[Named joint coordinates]
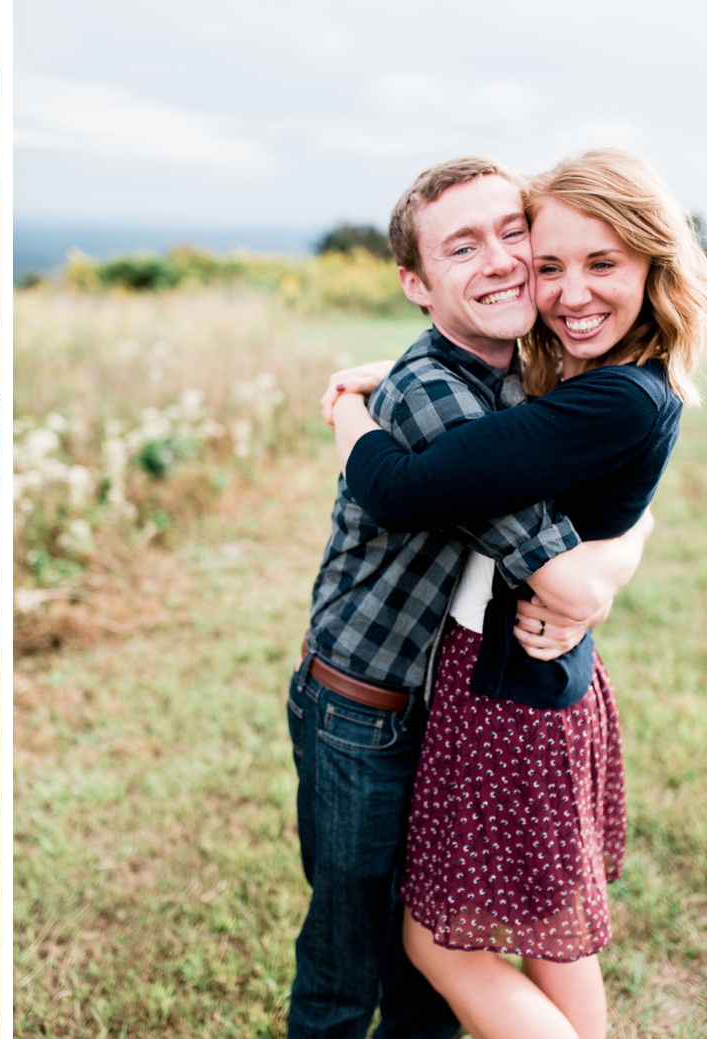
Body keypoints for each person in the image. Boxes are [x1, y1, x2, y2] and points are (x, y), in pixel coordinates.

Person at [327, 148, 706, 1039]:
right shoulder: (607, 379)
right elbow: (502, 415)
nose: (572, 293)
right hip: (540, 678)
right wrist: (615, 562)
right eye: (551, 266)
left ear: (656, 261)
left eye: (603, 264)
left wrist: (348, 404)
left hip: (507, 692)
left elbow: (403, 488)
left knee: (441, 946)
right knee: (552, 934)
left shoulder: (614, 398)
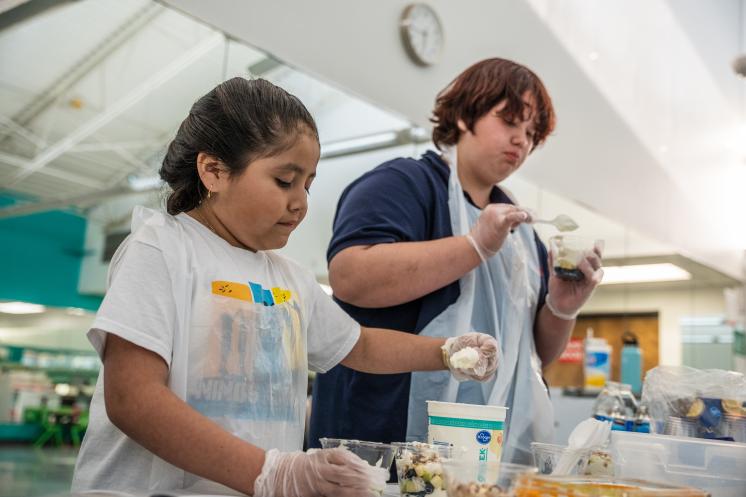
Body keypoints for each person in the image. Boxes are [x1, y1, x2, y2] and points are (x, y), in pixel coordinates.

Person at [70, 77, 499, 496]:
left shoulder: (289, 277)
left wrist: (446, 352)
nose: (301, 203)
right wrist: (270, 472)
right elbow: (132, 398)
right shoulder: (162, 247)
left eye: (308, 184)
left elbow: (360, 345)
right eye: (284, 181)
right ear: (214, 170)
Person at [309, 58, 604, 464]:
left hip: (483, 455)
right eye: (509, 121)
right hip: (377, 445)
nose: (521, 141)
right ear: (466, 116)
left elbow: (533, 354)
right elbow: (349, 276)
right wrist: (474, 246)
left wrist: (561, 307)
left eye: (531, 133)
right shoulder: (401, 185)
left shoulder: (522, 238)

Description of the task: Your reply should repeat the entries above exactly, leaving the pictures out.

Worked solution:
Body keypoints for each person in the image. Boxes are [x1, y1, x2, y2] and points are (x, y), in pixel coordinates.

Person at [327, 148, 706, 1039]:
right shoulder: (607, 379)
right elbow: (502, 415)
nose: (572, 293)
right hip: (540, 678)
right wrist: (615, 562)
right eye: (551, 266)
left ear: (656, 261)
left eye: (603, 264)
left wrist: (348, 404)
left hip: (507, 692)
left elbow: (403, 488)
left knee: (441, 946)
right knee: (552, 934)
left shoulder: (614, 398)
Body keypoints for each person in the image. Boxes are [x1, y1, x2, y2] and points are (x, y), in pixel coordinates.

Person at [70, 77, 499, 496]:
left shoulder: (289, 277)
left wrist: (446, 352)
nose: (301, 203)
right wrist: (270, 472)
right elbow: (132, 398)
right shoulder: (162, 247)
left eye: (308, 184)
left elbow: (360, 345)
right eye: (284, 181)
right ear: (214, 170)
Person at [309, 58, 604, 464]:
left hip: (483, 455)
right eye: (509, 121)
right hip: (377, 445)
nose: (521, 141)
right ear: (466, 116)
left elbow: (533, 354)
right elbow: (349, 276)
right wrist: (474, 246)
left wrist: (561, 307)
left eye: (531, 133)
right shoulder: (401, 185)
left shoulder: (522, 238)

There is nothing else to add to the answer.